The instance of the module’s ModuleInfo, complete with options from the pipeline config, is available as self.info. A standard Python logger is also available, as self.log, and should be used to keep the user updated on what’s going on.

Getting hold of the input data is done through the module info’s get_input() method. In the case of a Scipy matrix, here, it just provides us with the matrix as an attribute.

Then we do whatever our module is designed to do. At the end, we write the output data to the appropriate output directory. This should always be obtained using the get_absolute_output_dir() method of the module info, since Pimlico takes care of the exact location for you.

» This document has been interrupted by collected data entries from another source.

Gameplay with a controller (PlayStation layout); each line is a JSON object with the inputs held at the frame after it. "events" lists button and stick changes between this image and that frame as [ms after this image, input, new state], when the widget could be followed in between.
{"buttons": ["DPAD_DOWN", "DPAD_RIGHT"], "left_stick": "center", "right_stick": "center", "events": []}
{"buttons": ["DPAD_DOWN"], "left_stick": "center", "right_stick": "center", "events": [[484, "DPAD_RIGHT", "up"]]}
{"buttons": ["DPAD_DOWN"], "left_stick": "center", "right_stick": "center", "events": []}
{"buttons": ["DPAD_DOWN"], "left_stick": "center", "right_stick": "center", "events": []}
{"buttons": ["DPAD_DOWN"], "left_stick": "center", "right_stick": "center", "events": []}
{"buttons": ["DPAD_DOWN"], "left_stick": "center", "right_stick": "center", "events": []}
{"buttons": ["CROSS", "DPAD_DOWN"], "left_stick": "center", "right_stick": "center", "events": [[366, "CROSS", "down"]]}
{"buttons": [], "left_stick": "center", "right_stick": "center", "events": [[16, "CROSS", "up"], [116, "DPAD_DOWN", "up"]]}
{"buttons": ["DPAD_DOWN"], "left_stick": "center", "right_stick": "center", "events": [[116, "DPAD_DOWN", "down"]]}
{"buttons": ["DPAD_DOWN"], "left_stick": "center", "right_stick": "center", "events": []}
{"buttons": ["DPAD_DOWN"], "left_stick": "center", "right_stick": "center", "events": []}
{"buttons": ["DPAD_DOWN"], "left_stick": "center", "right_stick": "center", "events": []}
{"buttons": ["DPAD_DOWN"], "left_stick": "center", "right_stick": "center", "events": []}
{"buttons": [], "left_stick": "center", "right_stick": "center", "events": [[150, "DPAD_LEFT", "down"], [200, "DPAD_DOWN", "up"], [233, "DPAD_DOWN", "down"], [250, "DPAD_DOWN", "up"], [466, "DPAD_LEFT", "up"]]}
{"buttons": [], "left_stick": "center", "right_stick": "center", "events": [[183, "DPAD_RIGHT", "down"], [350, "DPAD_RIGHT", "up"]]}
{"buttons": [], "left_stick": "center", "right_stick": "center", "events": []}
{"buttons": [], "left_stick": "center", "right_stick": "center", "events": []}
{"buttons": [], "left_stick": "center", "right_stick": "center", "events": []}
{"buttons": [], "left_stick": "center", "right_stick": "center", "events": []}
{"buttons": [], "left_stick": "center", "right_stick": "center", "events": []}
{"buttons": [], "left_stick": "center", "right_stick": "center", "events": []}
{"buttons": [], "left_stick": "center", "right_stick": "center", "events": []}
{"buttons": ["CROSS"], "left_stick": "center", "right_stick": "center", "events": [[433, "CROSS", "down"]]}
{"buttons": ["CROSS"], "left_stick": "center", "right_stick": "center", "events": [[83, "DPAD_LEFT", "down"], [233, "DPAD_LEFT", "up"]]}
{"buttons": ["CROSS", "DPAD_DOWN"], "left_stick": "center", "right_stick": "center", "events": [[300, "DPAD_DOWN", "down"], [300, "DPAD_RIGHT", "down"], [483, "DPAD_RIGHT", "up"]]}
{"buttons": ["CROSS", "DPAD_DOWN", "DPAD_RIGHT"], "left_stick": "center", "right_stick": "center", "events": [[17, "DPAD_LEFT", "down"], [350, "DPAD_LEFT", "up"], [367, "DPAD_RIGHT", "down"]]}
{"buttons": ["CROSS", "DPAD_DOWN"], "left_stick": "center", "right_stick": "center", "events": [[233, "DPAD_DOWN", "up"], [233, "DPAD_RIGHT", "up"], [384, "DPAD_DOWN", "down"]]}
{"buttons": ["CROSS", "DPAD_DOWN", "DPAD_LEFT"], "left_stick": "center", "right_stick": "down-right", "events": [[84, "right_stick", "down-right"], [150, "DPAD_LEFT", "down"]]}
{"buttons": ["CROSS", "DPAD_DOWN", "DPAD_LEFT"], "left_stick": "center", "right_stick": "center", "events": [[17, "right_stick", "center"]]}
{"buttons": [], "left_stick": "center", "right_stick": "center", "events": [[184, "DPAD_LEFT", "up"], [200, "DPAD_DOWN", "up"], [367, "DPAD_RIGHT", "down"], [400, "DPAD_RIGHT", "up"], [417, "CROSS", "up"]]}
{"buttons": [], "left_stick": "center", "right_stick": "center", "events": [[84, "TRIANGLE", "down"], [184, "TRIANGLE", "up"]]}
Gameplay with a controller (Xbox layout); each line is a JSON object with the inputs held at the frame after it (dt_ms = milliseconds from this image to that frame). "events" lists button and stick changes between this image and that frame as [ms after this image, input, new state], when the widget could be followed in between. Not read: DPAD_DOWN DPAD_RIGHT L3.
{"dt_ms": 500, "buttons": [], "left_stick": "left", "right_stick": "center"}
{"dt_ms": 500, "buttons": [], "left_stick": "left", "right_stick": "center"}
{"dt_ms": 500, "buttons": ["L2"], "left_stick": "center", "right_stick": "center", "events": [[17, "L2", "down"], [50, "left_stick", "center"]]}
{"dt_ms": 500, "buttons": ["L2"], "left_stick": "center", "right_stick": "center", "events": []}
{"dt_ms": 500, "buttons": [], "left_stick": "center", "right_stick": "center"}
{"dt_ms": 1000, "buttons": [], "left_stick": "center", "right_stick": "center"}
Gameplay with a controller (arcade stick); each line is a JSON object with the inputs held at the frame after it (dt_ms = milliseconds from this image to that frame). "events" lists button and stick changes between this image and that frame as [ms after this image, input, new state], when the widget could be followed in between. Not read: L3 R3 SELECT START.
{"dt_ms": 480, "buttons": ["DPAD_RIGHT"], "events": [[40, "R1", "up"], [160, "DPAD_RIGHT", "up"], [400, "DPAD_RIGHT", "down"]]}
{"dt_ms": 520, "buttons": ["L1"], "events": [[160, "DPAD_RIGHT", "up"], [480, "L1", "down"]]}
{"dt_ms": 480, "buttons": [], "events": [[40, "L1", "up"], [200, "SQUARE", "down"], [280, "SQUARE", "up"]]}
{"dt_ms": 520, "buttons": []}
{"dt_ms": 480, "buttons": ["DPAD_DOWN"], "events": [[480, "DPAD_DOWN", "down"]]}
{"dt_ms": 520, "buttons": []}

Most Pimlico datatypes provide a corresponding writer, ensuring that the output is written in the correct format for it to be read by the datatype’s reader. When we leave the with block, in which we give the writer the data it needs, this output is written to disk.

Pipeline config

Pipeline config files are fully documented in Pipeline config. Refer to that for all the details of how modules can be used in pipelines.

Todo

This section is copied from Pimlico module structure. It needs to be re-written to provide more technical and comprehensive documentation of pipeline config. NB: config files are fully documented in Pipeline config, so this just covers how ModuleInfo relates to the config.

Our module is now ready to use and we can refer to it in a pipeline config file. We’ll assume we’ve prepared a suitable Scipy sparse matrix earlier in the pipeline, available as the default output of a module called matrix. Then we can add section like this to use our new module:

[matrix]
...(Produces sparse matrix output)...

[factorize]
type=myproject.modules.nmf
components=300
input=matrix

Note that, since there’s only one input, we don’t need to give its name. If we had defined multiple inputs, we’d need to specify this one as input_matrix=matrix.

You can now run the module as part of your pipeline in the usual ways.